Bus nummer 6 brengt mij vanaf het centrum van de stad naar de Medeo vallei. Een ritje van een half uur waarbij de weg uitsluitend omhoog loopt. Als ik uitstap, merk ik dat het hier aanmerkelijk kouder is dan beneden in de stad. Het voelt alsof het vriest, al lijkt dit me, in augustus, hoogst onwaarschijnlijk. Wel sta ik letterlijk naast de wonderbaan die Medeo heet. Nu begint mijn fantasie echt een loopje met me te nemen. Want bijna zie ik Igor Zhelezovski (ook bekend als Igor de Verschrikkelijke) hier, voor mijn ogen, al zijn tegenstanders verpulveren op de 500 meter. Behalve dan natuurlijk Uwe-Jens Mey omdat die niet verpulverbaar was. Zelfs niet door de verschrikkelijke Igor.

Schaatsen zit er niet in vandaag. Niet alleen omdat het weer het niet toelaat, ook omdat de baan onder constructie is. Overal lopen mannetjes in overalls. Vrachtauto’s met zand rijden af en aan. En van alle kanten hoor ik geklop, geboor, gefrees en getimmer. Met man en macht wordt hier gewerkt. Zoveel is wel duidelijk. En pottenkijkers zijn hierbij niet welkom, lijkt het. De hele wonderbaan is namelijk omgeven door een metershoog hek. Met slechts enkele, door bewakers in de gaten gehouden, openingen voor de vrachtauto’s.

Mijn ambitie één keer in mijn leven als Igor Zhelezovski over Medeo te snellen is echter behoorlijk. Een metershoog hek en bewaakte toegangen kunnen mij, vanzelfsprekend, niet tegengehouden. Per slot van rekening, ik zou het ijs hebben kunnen ruiken, zou het er hebben gelegen. En dus loop ik langzaam maar met zekere tred richting één van de ingangen. Als ik langs de bewakers loop, glimlach ik vriendelijk maar resoluut. Ze zijn aan het eten, zie ik. Dat is niet bepaald een nadeel, zo denk ik nog. Maar alvorens ik uitgedacht ben, staat één der mannetjes al voor mijn neus. Hij maakt me, zonder omwegen, duidelijk dat ik niet verder mag. De entree van Medeo is veertig meter verderop! Nota bene! Maar ik word tegengehouden door een plichtsgetrouwe diender.
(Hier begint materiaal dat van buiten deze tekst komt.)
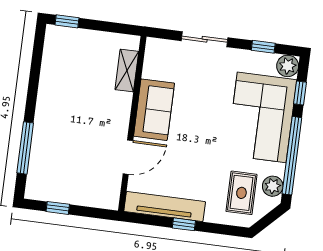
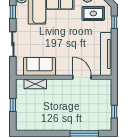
window: (67, 21) -> (13, 105), moved
sofa: (154, 110) -> (39, 67), moved
window: (184, 224) -> (114, 22), moved

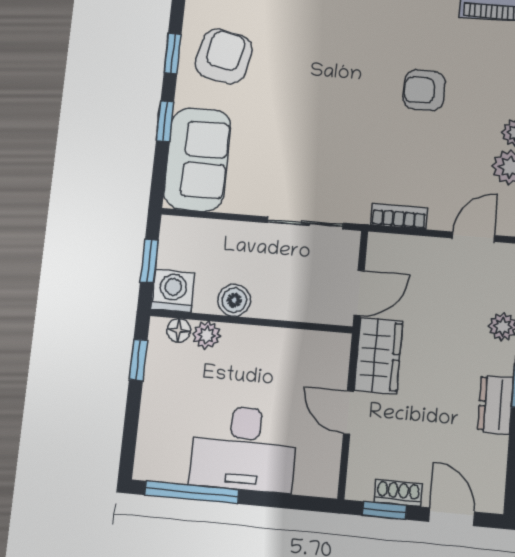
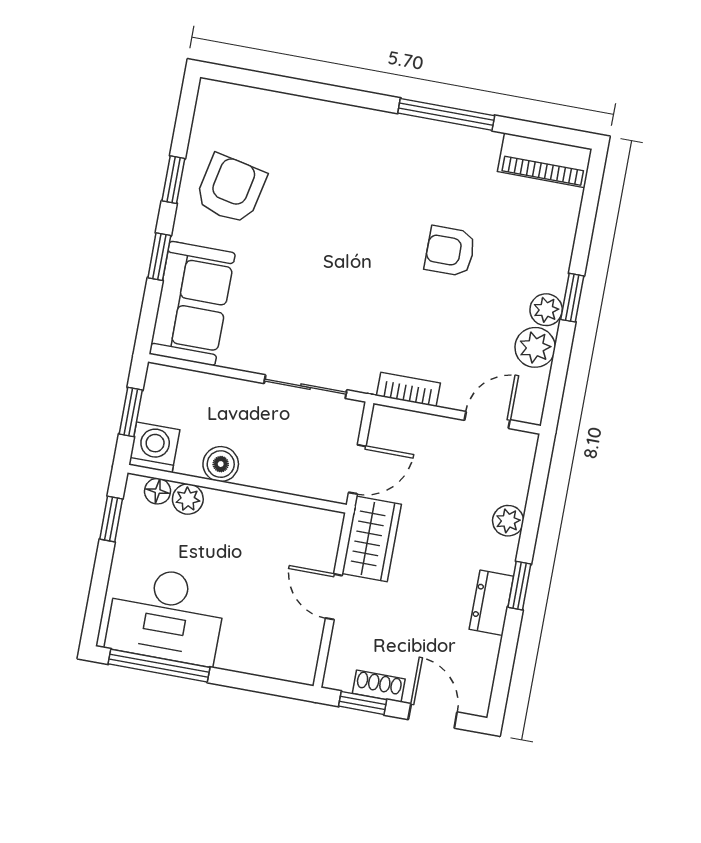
desk: (244, 449) -> (166, 615), moved

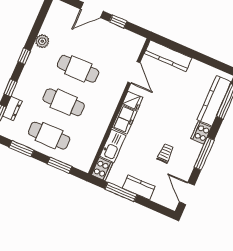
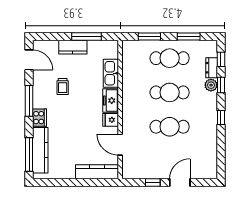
plant: (42, 41) -> (211, 85), moved
cooker: (102, 169) -> (111, 49), removed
Ik glimlach nogmaals en wijs naar de ingang van Medeo. Daarheen wil ik gaan. Hij volgt mijn blik en schudt vervolgens het hoofd. Neen! In roestig Russisch begin ik mijn verhaal over Nederland schaatsland. Over Zhelezovski en Uwe-Jens Mey. Het mag niet baten. Sowieso, het knakkertje is veel te jong om deze sprintkanonnen uit vervlogen tijden te kennen. Bovendien, wat weet een gemiddelde Kazach van schaatsen. Ik vermoed bitter weinig.

Voor de poorten van de Medeo-hemel maak ik rechtsomkeert. De deur gewezen door een Kazachse beveiligingsbeambte. Vandaag zal ik niet in de voetsporen treden van de verschrikkelijke Igor. In plaats daarvan vertrek ik, met de staart tussen de benen, naar omhoog. Want, zo vertelt deze hemelbewaarder, als ik de weg naar boven vervolg, kom ik vanzelf op een plek waar ik Medeo kan zien. ‘Vreemd’, denk ik, ‘is het mogelijk hoger te geraken dan de hemel?’ Ik grimas en vertel hem, niet eens meer in het Russisch, dat dit een wel hele schrale troostprijs is.